Dabei ist gegen die heutige Zinserhöhung, die zweite seit Oktober 2000, gar nicht viel zu sagen. Die Leitzinsen waren in jüngster Zeit sehr stimulierend, lagen sie doch real (also abzüglich der Inflation) unter null. Auch jetzt, mit 2,50 Prozent, stellen sie noch keine Bremse für das Wachstum dar. Das Problem sind die künftigen, heute glasklar vorbereiteten, Zinserhöhungen.

Viele Beobachter, mich eingeschlossen, hatten vermutet, dass es der EZB erst einmal darum geht, die negativen Realzinsen zu beheben.
Das ist mit dem heutigen Zinsschritt passiert. Und dann, so dachten wir, werde die EZB dem Wirtschaftswachstum und den Arbeitslosen eine Chance geben und ganz allmählich die Zinsen erhöhen, wenn sich die Output-Lücke zusehends schließe. Aber weit gefehlt. Nach den heutigen Aussagen von Trichet und den neuen Prognosen des EZB-Stabes sieht es ganz danach aus, als wenn die Zinsen rasch in Richtung neutrales Niveau angehoben würden. Und das liegt bei ungefähr 3,50 Prozent.

Deshalb glaube ich, dass der Leitzins am Ende des Jahres bei 3,0 Prozent oder sogar 3,25 Prozent liegen wird, wenn nicht größeres Unheil wie ein Dollarcrash oder ähnliches passiert. Das ist bitter. Denn die Inflationsangst der EZB ist völlig übertrieben. Die Kernrate der Inflation (ohne Lebensmittel und Energie) ist gerade auf das tiefste Niveau seit fünf Jahren gefallen. Nirgends gibt es echten Preiserhöhungsdruck. Die Löhne, die wichtigsten Inflationstreiber, steigen in Euroland so moderat, dass sich auch in Zukunft kein größerer Druck aufbauen wird. Das hätte eine moderate Notenbank, ein vorsichtiger EZB-Chef, ins Kalkül gezogen.

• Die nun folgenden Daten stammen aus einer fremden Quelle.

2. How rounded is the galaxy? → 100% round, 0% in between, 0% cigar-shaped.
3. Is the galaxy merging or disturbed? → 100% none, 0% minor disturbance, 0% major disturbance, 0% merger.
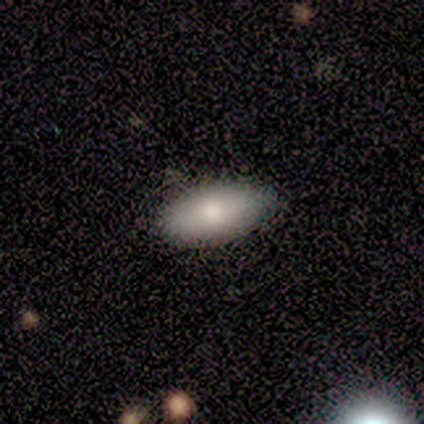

Warum Trichet solange warten musste, um sein wahres Gesicht zeigen zu können? Als er im Herbst 2003 das Amt übernahm, stagnierte Euroland fast, galt die Hauptsorge der Deflation, also einem fallenden Preisniveau. Und sein Vorgänger Wim Duisenberg hatte gerade erst die Zinsen auf das Rekordtief von zwei Prozent gesenkt. Also musste Trichet auf die erste Gelegenheit lange warten. Im Dezember, beim ersten Zinsschritt, war der Franzose noch in der Defensive. Heute dagegen, die Konjunkturdaten gaben der EZB im Nachhinein für den Dezemberschritt Recht, haben wir einen munteren Falken erlebt.